The Tower Forum’s breakfast, sponsored by Nova Southeastern University, featured a dynamic panel of accomplished men and women, [ie Dr. William Leap - an affiliate professor at Florida Atlantic University, Attorney Carol Field, Attorney Kelly Kolb, and Dr. Kathleen O’Leary - a professor at Wayne Huizenga College of Business Entrepreneurship,] who put the social media movement right in front of our faces. The discussion was hosted by NSU President Dr. George Hanbury, who opened the conversation condemning individuals of great power and wealth for using their influence as a power play to take advantage of women.
Panelists and Tower members alike chimed in from a multitude of perspectives forcing me to realize that even though my grandmother taught me to protect the jewel between my legs at all costs, I too, had been #metoo’ed far too many times to count. Thankfully, her words rang in my ears when I found myself being molested at 8 years old by an adult male “friend” of the family. Despite his “power position” within my family, I found an opportunity to report his behavior. Unfortunately, I was an adult before I fully understood that my allegations of sexual assault had not fallen on deaf ears. Regardless, I was empowered by the fact that I spoke up on my own behalf.
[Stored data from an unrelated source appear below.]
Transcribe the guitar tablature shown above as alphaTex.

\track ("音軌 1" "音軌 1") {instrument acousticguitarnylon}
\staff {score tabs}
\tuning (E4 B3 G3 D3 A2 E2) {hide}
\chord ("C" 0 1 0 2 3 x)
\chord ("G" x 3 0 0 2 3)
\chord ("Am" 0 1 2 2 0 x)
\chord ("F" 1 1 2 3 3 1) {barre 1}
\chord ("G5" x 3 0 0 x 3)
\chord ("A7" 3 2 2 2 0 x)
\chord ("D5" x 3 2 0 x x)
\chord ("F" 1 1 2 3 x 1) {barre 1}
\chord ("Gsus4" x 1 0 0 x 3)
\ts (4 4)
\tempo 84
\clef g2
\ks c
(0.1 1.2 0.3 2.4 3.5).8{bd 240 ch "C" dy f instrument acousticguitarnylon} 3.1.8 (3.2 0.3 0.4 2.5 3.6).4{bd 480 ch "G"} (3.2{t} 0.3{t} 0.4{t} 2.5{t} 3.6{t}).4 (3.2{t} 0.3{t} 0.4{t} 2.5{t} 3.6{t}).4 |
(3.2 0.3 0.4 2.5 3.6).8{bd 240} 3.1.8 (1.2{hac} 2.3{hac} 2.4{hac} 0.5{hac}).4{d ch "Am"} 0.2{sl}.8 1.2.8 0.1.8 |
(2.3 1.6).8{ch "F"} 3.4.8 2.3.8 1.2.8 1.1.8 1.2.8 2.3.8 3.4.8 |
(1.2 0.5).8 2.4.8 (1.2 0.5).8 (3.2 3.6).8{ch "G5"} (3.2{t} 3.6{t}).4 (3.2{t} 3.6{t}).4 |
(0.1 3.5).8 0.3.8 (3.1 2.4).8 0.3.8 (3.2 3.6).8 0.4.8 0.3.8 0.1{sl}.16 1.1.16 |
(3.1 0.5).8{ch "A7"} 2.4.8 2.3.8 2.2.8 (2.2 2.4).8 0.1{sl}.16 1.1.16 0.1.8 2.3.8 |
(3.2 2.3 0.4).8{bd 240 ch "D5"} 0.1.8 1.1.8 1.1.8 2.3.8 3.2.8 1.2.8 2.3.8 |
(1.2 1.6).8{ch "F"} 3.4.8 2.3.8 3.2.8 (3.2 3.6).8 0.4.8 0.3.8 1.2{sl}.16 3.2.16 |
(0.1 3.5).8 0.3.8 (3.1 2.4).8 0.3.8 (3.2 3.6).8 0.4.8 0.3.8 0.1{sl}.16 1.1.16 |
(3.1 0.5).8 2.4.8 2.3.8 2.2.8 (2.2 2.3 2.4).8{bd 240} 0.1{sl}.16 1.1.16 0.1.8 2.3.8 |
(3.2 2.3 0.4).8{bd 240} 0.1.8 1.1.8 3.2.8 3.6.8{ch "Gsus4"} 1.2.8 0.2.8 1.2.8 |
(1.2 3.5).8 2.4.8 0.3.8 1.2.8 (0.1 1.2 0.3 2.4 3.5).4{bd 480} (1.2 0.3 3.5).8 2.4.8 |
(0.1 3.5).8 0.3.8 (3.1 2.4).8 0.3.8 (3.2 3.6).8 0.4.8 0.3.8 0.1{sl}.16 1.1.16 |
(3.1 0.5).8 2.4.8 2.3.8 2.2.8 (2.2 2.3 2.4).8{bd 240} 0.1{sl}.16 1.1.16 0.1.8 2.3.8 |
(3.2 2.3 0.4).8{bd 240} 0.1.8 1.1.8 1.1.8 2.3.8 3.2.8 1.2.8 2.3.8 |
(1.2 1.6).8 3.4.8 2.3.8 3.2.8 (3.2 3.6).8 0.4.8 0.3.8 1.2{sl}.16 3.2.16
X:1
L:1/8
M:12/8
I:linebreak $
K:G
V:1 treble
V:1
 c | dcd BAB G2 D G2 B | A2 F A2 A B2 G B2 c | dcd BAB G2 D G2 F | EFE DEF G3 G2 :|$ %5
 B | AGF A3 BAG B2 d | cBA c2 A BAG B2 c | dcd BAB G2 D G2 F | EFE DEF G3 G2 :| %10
So in terms of healing, we must inform our girls that silence prolongs the pain. We can not allow cases of assault to become cold by reporting abuse years after the offense.
Although, the prevalence of “Bro Culture” discourages women from reporting every case of sexual misconduct every time, we should try. Despite being molested as a child, I was not deterred from standing my ground when I found myself being #metoo’ed by a military superior. My sergeant would blurt out demeaning sexual commentary anytime I entered his space. But one day, I had enough and found the strength to pull that sergeant aside, look him in eyes and express my disdain for his lack of professionalism. I made him fully aware that after #Metoo, #NotI.
And yet another #MeToo moment came full circle when a popular and married media professional asked if he could record a nude video of me in exchange for public relations’ access. I declined his offer without hesitation by ceasing any further communication. And once again, I was empowered by my #NotI stance in the wake of promises of fame and fortune. More importantly, I believe his perception of women doing anything for career advancement was altered when he met me. Years later, I am happy I dealt with the issue when it happened because when I see him from time to time, I firmly believe he is no longer that same person he was years ago… Are you?
Together, we can do our part to transition for #MeToo to #NoMore cuz #TimesUp and #NotI. Our movement should culminate with teaching males to use their power to protect and not abuse, while teaching females to speak now, as opposed to later, regardless of the abuser’s influence. In the wake of #MeToo, we must endeavor to say #NotI, not now, not ever, because we now, have the attention of the entire nation.